Der Geizhals, der sich selbst betrog

Ein Geizhals war schwer erkrankt. Einsam lag er in seinem Bett. Weil er sich nie um jemanden gekümmert hatte, kümmerte sich auch jetzt keiner um ihn. Eines Tages besuchte ihn der Arzt. Der Geizhals fragte ihn, wie es um ihn stehe, ob noch Rettung möglich sei oder nicht. Der Arzt antwortete offen:
»Nach menschlichem Ermessen werdet Ihr morgen um diese Zeit schon tot sein.« Da kroch der Kranke, als der Arzt gegangen war, zu seinem Schreibtisch, holte alle seine Wertpapiere und Geldscheine hervor und warf sie ins Kaminfeuer. Dann legte er sich ins Bett zum Sterben, hochbefriedigt darüber, dass er niemandem etwas hinterlassen hatte.

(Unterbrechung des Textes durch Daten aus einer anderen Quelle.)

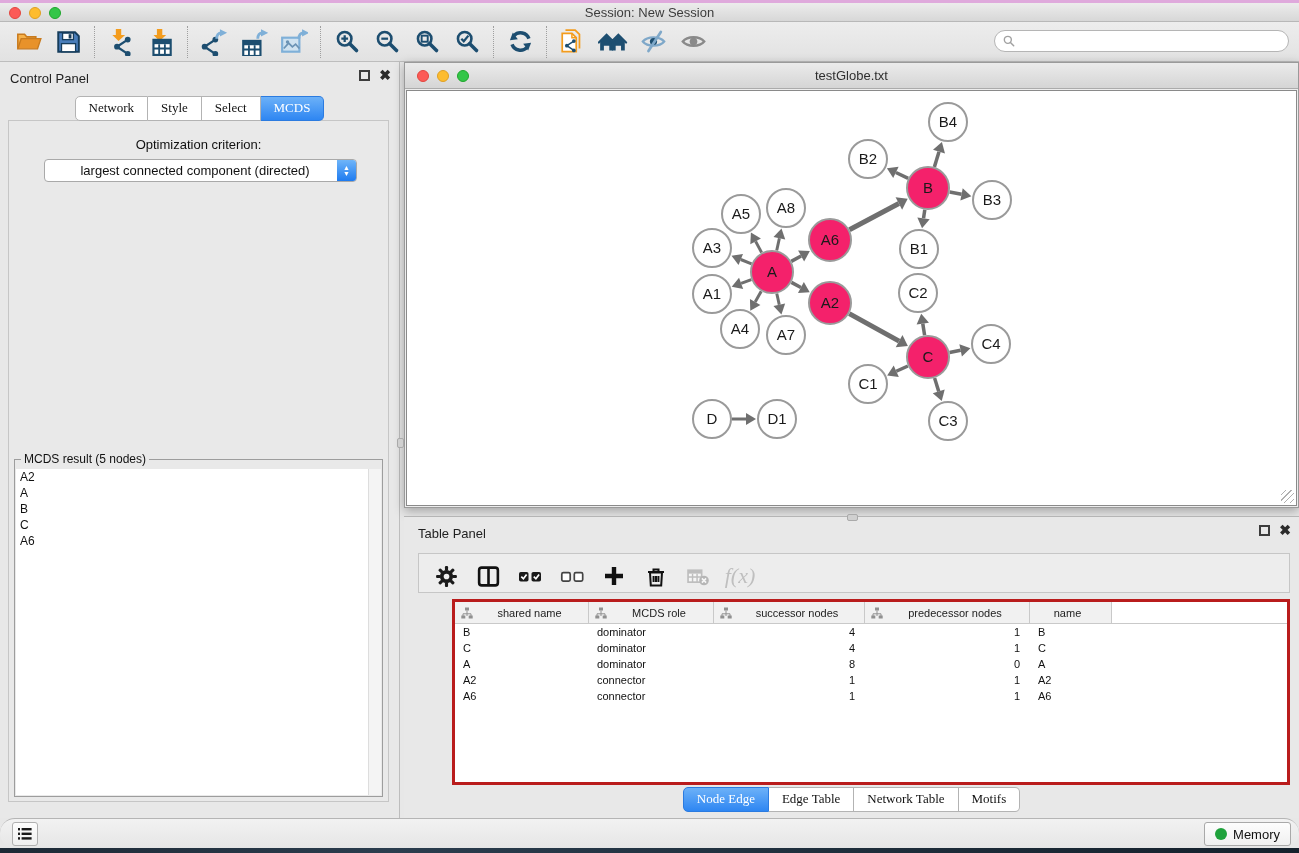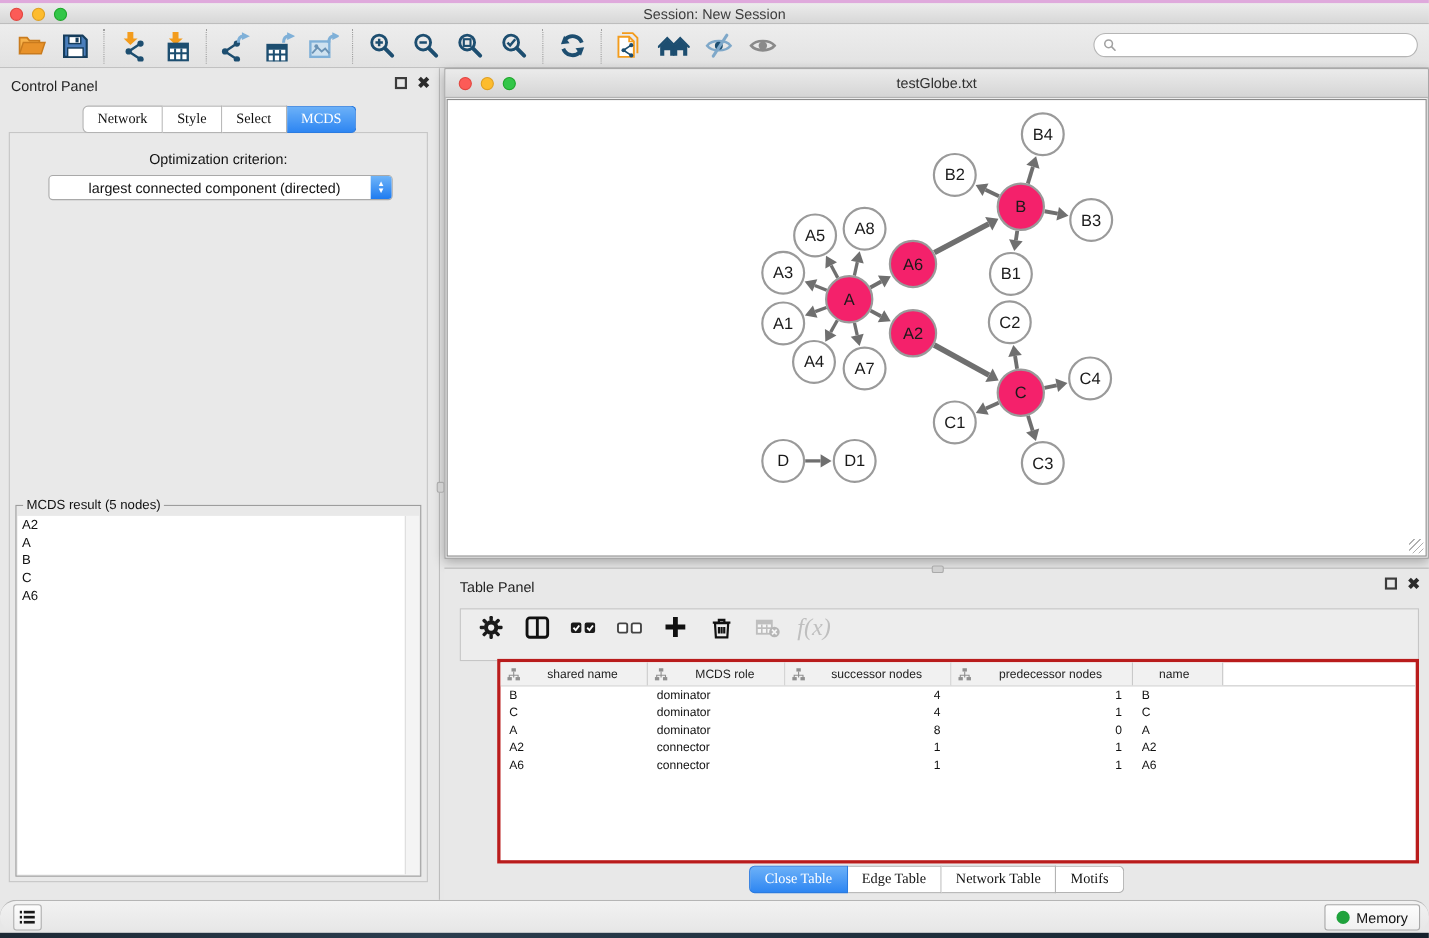"f(x)" .tp-toolbar { align-items: flex-start -> flex-end; height: 48px -> 40px }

Als am nächsten Tag der Arzt wiederkam, sagte der: »Merkwürdig, ein wundertätiger Schlaf hat Euch die Krise überwinden helfen. Ihr seid gerettet!« Entsetzt stierte der Geizhals seinen Besucher an. Am folgenden Tag fand der Arzt das Bett des Mannes leer. Wie er sich umschaute, sah er dessen Leiche am Fensterkreuz hängen.
Der Geizhals hatte nicht verwinden können, dass er, der doch alle hatte betrügen wollen, am Ende sich selber betrogen hatte. Er wollte dort sein, wo sein Geld auch war.